Barack Obama in his presidential campaign, he stated that he wanted the minimum wage in 2011 to be §9.5 per hour, which would continue last year's growth to the level of §7.25. He said it would "strengthen" employees and make the US economy stronger. But if he wanted to tell the truth, he would have to say that in fact, it promises people a mass of unemployed young people.
In fact, youth unemployment today is around 26%. The situation is so bad that some young people are also taking unpaid internships, which state governments (of course with support from trade unions) were declared illegal. Others lament that young people do not have valuable work experience.
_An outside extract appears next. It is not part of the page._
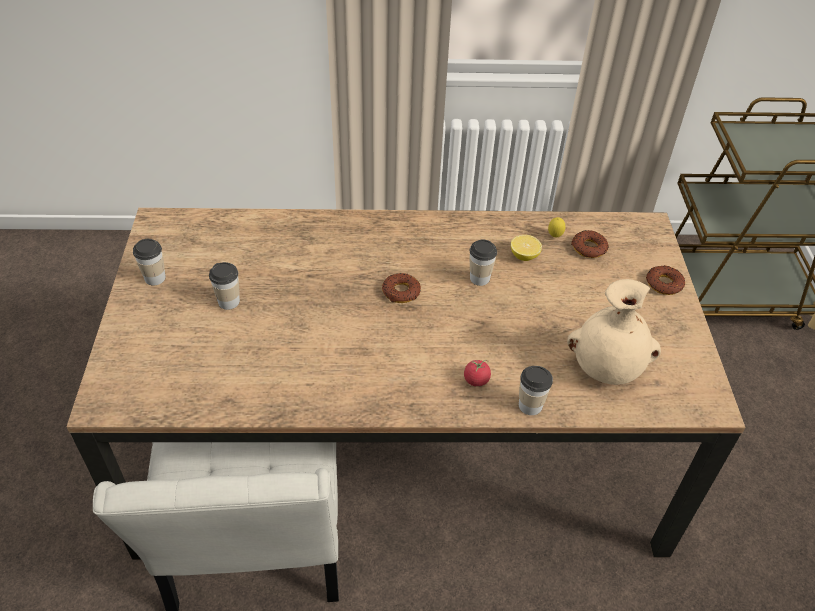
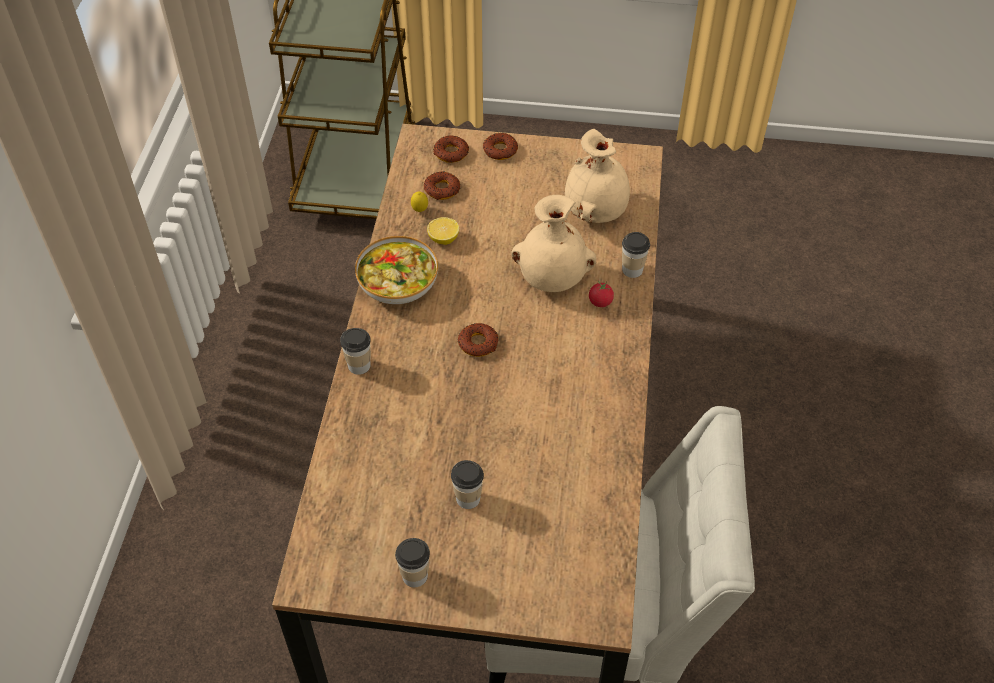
camera: 80 degrees left, 5 degrees up
cup [469,239,497,286] -> cup moved to [340,328,371,375]
none -> bowl [355,236,438,304]
none -> donut [434,135,469,163]
none -> beige vase [511,195,596,292]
Despite all the anxiety of those who believe that a government decree can override economic laws (or create new ones), we are dealing with a situation that it cannot surprise anyone who truly understands economics. The combination of a recession and a significant increase in the minimum wage is hurting inexperienced workers (a group that young people fit in precisely), as they are an economic burden on their employers if they cannot create enough to pay for their work.
In March, the massacre was similarly interpreted in an editorial Wall Street Journal:
"Higher minimum wages have the biggest impact on those with the least experience and the lowest education. This means especially those who are looking for their first job, especially young people. Furthermore, of course, as all economic models assume, a higher minimum wage will cause even more confusion for the young unemployed. Bigger than you'd expect in a recession. "
Unemployment figures are simple depressive. It's all around for all young people 26%, for black men it is over 50%. Not only because of the rise in the minimum wage, many African-Americans live in those parts of the city where trade is not very successful.
Do not enter!
However, minimum wagewhich exceeds the extreme productivity of many young people becomes a barrier to entry into employment. Unfortunately, many people not only do not see the role of government in creating this catastrophe, but even think that the government can solve it. Journalist David Schepp wrote:
"Programs such as the Civilian Conservation Corps, which helped around 30 million young people to work in the 3s, could be the beginning of a long journey today. We can, for example, involve young people in public works. The CCC has given young people work experience and income to a generation of young people who might otherwise be lost, said Professor Michael W. Brandl.
I agree that if we keep the young out working reality, it can be bad, but we must also understand that government programs are to blame. Expecting the government to solve the problem it created by even greater interventions is a belief in the exact quadrature of the circle. Contrary to Roosevelt's contention, economic laws cannot be broken with impunity by state regulations any more than King Knut could control the tide.